Jedną rzeczą, jaka mnie nie przekonała, było to, że akcja książki dzieje się na przestrzeni jednego dnia, poszukiwania marmurków, odkrywanie rodzinnych tajemnic i kreowanie własnego zdania, zaledwie w dwadzieścia cztery godziny. Jak dla mnie było to odrobinę naciągane i nierealne, co więcej wydawało mi się, w czasie czytania, że mamy już kolejny dzień, a za moment okazuje się, że to ciągle ten sam. Tak więc to jest jeden szczegół, który odrobinę mnie zasmucił.
,,[...] We wszystkim i wszystkich jest coś, co warto dostrzec, zebrać i zachować, wyciągnąć i przyjrzeć się temu uważnie jeżeli czujesz taką potrzebę.".

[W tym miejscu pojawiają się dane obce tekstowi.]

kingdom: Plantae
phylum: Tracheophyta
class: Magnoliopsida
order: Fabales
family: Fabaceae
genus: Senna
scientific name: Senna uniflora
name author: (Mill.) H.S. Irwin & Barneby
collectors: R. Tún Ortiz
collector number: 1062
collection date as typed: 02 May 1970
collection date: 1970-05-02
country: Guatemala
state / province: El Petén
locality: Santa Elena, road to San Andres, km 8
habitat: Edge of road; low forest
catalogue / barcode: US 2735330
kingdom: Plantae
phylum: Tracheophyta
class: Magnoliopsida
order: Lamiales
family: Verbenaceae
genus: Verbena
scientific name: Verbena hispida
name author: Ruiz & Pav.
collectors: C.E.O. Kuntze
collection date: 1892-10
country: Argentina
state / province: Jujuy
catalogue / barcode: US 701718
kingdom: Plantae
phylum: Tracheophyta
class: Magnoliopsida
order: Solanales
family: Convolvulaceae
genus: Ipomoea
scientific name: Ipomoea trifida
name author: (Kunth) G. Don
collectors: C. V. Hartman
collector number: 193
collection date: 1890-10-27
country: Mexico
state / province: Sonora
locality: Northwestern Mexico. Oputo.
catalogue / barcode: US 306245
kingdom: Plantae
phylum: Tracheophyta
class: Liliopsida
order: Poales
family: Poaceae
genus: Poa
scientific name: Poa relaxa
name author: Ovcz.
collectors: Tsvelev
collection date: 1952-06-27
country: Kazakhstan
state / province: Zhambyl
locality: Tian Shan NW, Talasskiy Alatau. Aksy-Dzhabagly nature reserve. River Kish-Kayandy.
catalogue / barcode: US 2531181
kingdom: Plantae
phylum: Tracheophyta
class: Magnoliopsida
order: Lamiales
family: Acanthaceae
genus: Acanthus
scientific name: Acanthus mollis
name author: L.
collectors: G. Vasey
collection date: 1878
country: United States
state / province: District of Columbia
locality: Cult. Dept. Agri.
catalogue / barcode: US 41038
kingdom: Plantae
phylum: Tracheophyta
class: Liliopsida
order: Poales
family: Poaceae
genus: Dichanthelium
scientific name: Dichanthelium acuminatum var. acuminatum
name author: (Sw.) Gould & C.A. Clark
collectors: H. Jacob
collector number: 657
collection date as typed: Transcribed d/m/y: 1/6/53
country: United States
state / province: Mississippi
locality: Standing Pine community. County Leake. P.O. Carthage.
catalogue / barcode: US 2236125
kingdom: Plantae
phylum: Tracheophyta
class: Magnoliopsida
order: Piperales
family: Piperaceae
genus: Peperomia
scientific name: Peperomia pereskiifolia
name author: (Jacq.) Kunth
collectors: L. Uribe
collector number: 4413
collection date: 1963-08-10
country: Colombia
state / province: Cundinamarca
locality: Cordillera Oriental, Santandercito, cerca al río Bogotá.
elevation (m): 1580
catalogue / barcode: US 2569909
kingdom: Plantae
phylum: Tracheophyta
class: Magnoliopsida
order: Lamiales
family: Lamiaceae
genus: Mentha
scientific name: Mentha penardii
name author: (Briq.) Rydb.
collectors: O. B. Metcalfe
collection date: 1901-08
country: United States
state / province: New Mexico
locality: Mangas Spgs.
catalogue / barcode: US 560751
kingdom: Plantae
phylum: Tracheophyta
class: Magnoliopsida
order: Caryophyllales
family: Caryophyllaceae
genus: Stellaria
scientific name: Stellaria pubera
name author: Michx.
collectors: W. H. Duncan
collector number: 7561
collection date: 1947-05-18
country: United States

Za to na pochwałę zasługuje narracja. Cecelia Ahern pokusiła się o naprzemienną narrację, ale nie do końca prostą i banalną. Z jednej strony mamy teraźniejszość i rozdziały pisane z perspektywy Sabriny z kolejnej strony dostajemy sytuacje przedstawione z perspektywy ojca dziewczyny. Dostajemy wspomnienia małego chłopca, widzimy, w jakich warunkach dojrzewał i jak postrzegał świat. Jednocześnie odkrywamy wiele ważnych momentów z życia seniora, o których nie ma pojęcia jego córka, ani nawet była żona. Przyznam szczerze, że te rozdziały czytało mi się z większym zainteresowaniem, było w nich coś takiego, co nie pozwala nam odłożyć książki, a wręcz zmusza nas, abyśmy czytali dalej.
Autorka w swojej książce porusza wiele tematów życiowych. Podobało mi się to, w jaki sposób został przedstawiony wątek rodzinny i wszelkiego rodzaju relacje łączące poszczególnych członków. Możemy zobaczyć, jak ważne są autorytety, nie tylko te w postaci rodziców, ale również starsze rodzeństwo może być osobą, którą młodsi obiorą sobie za punkt obserwacji, a z czasem zechcą im dorównać. Trzeba pamiętać o tym, że macierzyństwo to nie tylko rodzenie dzieci wikt i opierunek, ale również miłość, ciepło i przede wszystkim zrozumienie. Podobało mi się, w jaki sposób autorka przedstawiła lata dorastania Fergusa (ojciec głównej bohaterki), wiemy doskonale, co ukształtowało tą postać i dlaczego wybrał taką drogę, jaką kroczył. Na początku nie potrafiłam zrozumieć jego wyborów, ale z czasem mało tego, że je zaakceptowałam, to jeszcze zastanawiałam się, czy na jego miejscu nie postąpiłabym tak samo.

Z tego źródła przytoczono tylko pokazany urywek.